Counterparty Risk: Circle holds $35 billion in US reserves, mostly U.S. Treasuries and cash. Tether holds a mix of commercial paper, Bitcoin, and gold. The adjusted volume gap may reflect the market’s risk preference: in a rising interest rate environment, institutions want the safety of T-bills. But Circle’s reserve transparency is its sword and shield. In March 2023, USDC de-pegged during the Silicon Valley Bank crisis. That single event cost Circle $3 billion in outflows. The worry remains: if another banking partner fails, USDC’s peg breaks faster than USDT’s because its reserves are more concentrated in a single jurisdiction. Logic dissolves when code meets human greed.

Contrarian: What the Bulls Got Right

Critics will argue that the volume data is noise—a temporary spike fueled by Circle’s CCTP incentives and Arbitrum’s airdrop season. That’s partially true. But the bulls correctly point to structural adoption: Stripe integrated USDC for cross-border payouts in May; BlackRock’s BUIDL fund now uses USDC as settlement layer for its tokenized Treasuries; and the European MiCA regulation, starting July 2026, requires all stablecoins to have a regulated issuer.
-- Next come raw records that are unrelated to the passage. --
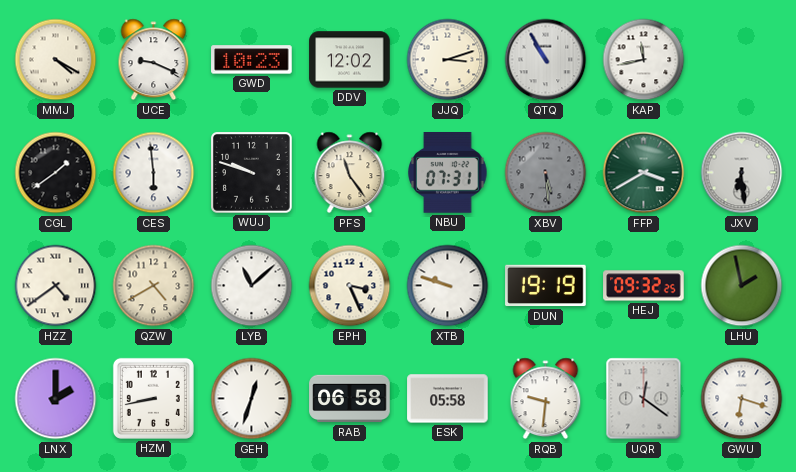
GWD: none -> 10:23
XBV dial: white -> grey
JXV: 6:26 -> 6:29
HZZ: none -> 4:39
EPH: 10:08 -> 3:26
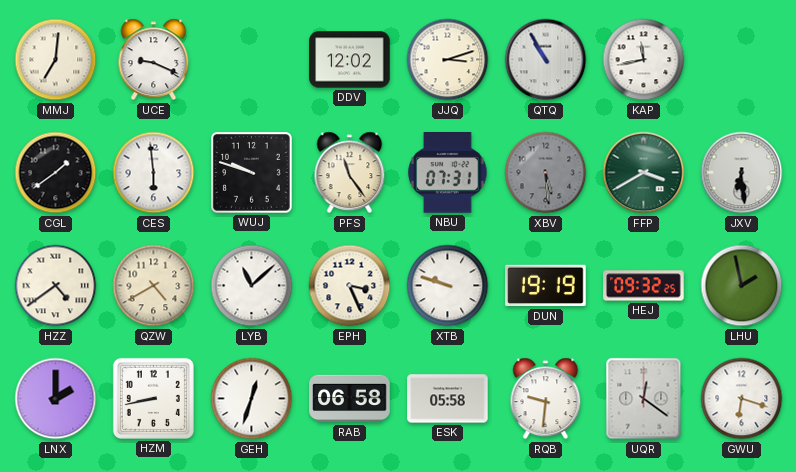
MMJ: 4:20 -> 7:01
GWD: 10:23 -> none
Tether is not MiCA-compliant. If Europe’s $1 trillion CBDC-adjacent liquidity shifts to USDC, this volume trend will become a permanent regime change. Still, I’ve seen this movie before. In DeFi Summer 2020, DAI volume briefly exceeded USDT on Ethereum for two months—then faded as liquidity returned to CeFi. Complexity is just laziness wearing a mask.

Takeaway: Accountability, Not Celebration

The 4% stock bump for CRCL is a rational re-rating of Circle’s revenue potential (around $0.15 per $1,000 in volume). But the real question is sustainability. Will USDC maintain a 2:1 volume ratio without subsidies? The answer depends on whether USDT retaliates with lower fees (Tether has deep pockets and no U.S. regulatory burden) or if the market is truly rewarding transparency. Silence in the blockchain is louder than the hack: the lack of on-chain data about USDT’s reserve movements suggests Tether is preparing a counter-offensive. For now, the numbers tell a story. But in crypto, every number is someone else’s liability.